What needs to be done - Report back each line of the records that contains the string "with".
===============
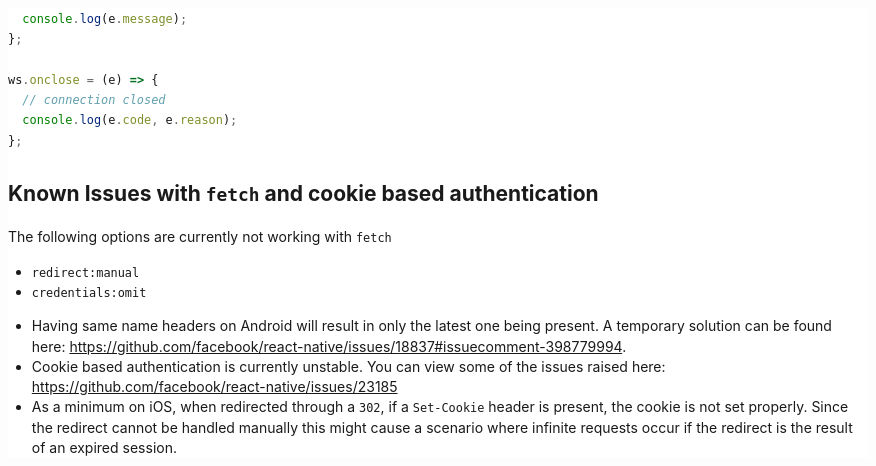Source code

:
 ```jsx
  console.log(e.message);
};

ws.onclose = (e) => {
  // connection closed
  console.log(e.code, e.reason);
};
```

## Known Issues with `fetch` and cookie based authentication

The following options are currently not working with `fetch`

- `redirect:manual`
- `credentials:omit`

* Having same name headers on Android will result in only the latest one being present. A temporary solution can be found here: https://github.com/facebook/react-native/issues/18837#issuecomment-398779994.
* Cookie based authentication is currently unstable. You can view some of the issues raised here: https://github.com/facebook/react-native/issues/23185
* As a minimum on iOS, when redirected through a `302`, if a `Set-Cookie` header is present, the cookie is not set properly. Since the redirect cannot be handled manually this might cause a scenario where infinite requests occur if the redirect is the result of an expired session.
===============
Output -
## Known Issues with `fetch` and cookie based authentication
The following options are currently not working with `fetch`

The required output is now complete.